The government of Prime Minister Dmitry Medvedev, who was once considered more liberal than Putin, decided not to force companies to transfer their offshore assets back home.

Meanwhile, President Putin worked on his own plans, receiving Saudi King Salman bin Abdelaziz last week. Putin was struggling to lift oil prices, to save the state’s biggest industry, which so far has been the driving force of the Russian economy.

“Oil and the war in Syria are the biggest immediate problems Putin faces today,” Alexey Makarkin, vice president of the Center for Political Technologies, told The Daily Beast. “Putin is trying to convince the Saudi king and pro-Saudi militants to cope with Bashar Assad’s regime.”

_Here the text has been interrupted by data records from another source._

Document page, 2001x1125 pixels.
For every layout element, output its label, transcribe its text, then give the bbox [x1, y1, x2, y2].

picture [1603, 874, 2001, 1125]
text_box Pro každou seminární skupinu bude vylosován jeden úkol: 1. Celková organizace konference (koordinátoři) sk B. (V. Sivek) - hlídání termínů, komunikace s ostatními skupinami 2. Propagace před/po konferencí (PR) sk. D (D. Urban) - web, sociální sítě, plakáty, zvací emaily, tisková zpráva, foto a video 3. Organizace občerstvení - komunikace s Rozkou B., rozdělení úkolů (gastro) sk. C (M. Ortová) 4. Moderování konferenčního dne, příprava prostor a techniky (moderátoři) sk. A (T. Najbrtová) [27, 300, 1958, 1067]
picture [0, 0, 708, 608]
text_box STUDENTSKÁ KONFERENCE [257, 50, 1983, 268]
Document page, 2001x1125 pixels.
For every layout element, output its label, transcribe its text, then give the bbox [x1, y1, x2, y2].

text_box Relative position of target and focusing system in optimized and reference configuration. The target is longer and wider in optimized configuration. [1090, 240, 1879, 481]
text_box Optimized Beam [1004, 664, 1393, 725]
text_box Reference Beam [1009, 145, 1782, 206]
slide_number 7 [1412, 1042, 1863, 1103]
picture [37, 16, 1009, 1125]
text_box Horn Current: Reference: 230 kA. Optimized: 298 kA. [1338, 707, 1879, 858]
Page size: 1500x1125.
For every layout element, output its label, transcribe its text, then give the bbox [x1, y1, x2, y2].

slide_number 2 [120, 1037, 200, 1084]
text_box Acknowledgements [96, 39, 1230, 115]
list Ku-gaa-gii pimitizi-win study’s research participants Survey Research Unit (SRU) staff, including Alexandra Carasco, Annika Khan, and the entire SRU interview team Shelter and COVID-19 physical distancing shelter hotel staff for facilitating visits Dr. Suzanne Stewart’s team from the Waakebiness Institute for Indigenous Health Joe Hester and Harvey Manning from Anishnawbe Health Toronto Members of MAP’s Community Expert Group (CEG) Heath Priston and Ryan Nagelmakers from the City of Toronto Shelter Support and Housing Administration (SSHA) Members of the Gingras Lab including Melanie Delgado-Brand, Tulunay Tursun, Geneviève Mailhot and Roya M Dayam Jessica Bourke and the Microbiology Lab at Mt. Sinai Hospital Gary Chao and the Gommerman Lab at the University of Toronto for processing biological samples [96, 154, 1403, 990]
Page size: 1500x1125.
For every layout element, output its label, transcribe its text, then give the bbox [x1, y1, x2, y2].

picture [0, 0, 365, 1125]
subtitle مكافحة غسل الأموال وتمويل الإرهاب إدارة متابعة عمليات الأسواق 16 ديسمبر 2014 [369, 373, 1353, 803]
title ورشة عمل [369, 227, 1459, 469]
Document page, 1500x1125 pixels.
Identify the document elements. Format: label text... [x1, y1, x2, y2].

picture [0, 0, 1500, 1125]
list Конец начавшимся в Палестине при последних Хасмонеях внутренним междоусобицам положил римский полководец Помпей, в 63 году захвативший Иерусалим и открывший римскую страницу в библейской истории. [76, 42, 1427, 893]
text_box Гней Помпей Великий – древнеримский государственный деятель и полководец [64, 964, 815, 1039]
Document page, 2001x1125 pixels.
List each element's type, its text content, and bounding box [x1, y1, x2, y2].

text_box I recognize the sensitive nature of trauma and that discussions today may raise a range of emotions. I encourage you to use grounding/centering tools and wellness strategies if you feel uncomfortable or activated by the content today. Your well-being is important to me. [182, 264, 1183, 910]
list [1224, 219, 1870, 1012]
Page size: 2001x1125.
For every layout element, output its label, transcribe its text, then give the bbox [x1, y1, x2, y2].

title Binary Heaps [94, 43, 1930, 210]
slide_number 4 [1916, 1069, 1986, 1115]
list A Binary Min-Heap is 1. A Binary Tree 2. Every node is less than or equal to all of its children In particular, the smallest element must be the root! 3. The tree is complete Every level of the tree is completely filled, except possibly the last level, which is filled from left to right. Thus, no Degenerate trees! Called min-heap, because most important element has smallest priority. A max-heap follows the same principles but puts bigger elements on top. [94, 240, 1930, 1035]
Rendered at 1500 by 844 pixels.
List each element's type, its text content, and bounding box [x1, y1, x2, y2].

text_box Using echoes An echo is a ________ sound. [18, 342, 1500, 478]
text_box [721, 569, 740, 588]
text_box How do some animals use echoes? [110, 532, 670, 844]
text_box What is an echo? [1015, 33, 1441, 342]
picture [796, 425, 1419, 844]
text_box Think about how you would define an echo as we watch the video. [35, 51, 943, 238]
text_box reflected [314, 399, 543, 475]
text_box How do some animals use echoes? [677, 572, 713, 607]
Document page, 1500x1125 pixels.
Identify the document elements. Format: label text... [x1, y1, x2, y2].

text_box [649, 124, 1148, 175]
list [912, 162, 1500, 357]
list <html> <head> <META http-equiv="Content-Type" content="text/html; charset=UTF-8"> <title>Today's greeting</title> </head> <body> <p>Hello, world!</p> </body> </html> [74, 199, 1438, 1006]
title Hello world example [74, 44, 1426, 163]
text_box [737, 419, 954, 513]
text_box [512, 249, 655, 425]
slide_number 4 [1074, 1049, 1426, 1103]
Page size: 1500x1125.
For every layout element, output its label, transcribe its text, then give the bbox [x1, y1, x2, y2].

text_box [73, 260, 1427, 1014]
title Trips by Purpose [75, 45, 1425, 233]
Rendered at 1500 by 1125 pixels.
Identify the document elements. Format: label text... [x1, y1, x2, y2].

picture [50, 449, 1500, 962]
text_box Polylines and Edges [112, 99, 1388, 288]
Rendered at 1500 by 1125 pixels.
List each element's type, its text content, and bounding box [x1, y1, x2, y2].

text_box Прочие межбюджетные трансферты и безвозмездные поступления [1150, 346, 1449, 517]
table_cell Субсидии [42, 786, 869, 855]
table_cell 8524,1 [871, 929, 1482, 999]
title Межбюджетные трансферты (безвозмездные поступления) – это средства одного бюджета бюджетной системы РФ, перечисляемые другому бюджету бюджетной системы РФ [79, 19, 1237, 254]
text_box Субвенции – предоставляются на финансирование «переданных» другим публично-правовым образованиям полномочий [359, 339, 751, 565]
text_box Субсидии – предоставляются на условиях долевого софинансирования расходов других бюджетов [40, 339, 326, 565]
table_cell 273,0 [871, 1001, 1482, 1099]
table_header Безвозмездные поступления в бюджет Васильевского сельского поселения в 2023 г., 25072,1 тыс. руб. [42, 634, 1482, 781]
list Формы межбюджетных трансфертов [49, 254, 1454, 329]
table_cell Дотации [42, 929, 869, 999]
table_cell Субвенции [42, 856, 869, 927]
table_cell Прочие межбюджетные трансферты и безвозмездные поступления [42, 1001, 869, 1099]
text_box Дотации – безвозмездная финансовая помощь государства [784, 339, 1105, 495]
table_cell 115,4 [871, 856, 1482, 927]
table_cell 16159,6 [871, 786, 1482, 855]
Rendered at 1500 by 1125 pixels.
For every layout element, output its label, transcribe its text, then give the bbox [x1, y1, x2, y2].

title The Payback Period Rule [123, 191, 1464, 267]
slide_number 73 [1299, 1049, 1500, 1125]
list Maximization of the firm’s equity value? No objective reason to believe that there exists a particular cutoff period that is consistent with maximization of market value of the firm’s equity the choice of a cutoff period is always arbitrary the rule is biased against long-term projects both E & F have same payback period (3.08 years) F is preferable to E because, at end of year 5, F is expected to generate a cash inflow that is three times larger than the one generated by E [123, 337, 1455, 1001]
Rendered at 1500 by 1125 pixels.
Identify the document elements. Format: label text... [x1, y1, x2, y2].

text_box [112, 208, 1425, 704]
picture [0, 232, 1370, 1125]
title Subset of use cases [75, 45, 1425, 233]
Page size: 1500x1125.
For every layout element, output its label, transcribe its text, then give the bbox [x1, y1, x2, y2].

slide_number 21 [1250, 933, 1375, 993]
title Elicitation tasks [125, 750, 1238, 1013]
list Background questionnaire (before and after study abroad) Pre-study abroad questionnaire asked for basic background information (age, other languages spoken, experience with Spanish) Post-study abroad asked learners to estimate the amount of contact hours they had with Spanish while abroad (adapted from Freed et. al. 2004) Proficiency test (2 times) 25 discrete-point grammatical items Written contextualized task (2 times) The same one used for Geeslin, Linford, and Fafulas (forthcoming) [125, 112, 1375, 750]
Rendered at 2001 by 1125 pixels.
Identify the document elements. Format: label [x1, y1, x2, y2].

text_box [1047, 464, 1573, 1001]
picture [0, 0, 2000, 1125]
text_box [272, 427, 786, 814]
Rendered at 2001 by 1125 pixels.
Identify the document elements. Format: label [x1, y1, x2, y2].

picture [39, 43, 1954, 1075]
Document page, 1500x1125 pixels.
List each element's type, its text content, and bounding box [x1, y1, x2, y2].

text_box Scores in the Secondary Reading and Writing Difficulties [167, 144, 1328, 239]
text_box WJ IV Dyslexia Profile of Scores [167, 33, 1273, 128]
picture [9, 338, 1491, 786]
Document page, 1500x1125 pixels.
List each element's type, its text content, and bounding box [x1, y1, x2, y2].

The supporters of the Jumpstart group do not believe that a better price for oil is going to save Russia. “These efforts to keep the price for oil up are useless; oil is Russia’s drug addiction,” Krupnov said.

Last week, Krupnov talked on television about the main resource for the proposed Jumpstart program: revisiting the privatizations of the 1990s. “Nonsense!” Krupnov’s opponents cried.

“Washington should consider a deal with Russia, a joint struggle against global challenges,” Krupnov told The Daily Beast. Otherwise the new leader will not be a reformer like, say, exiled former billionaire Mikhail Khodorkovsky, “but a completely anti-Western, revenge-thirsty general, who would cause harm to the USA.”

The debates about Russia’s future are boiling over. And they may yet burn America.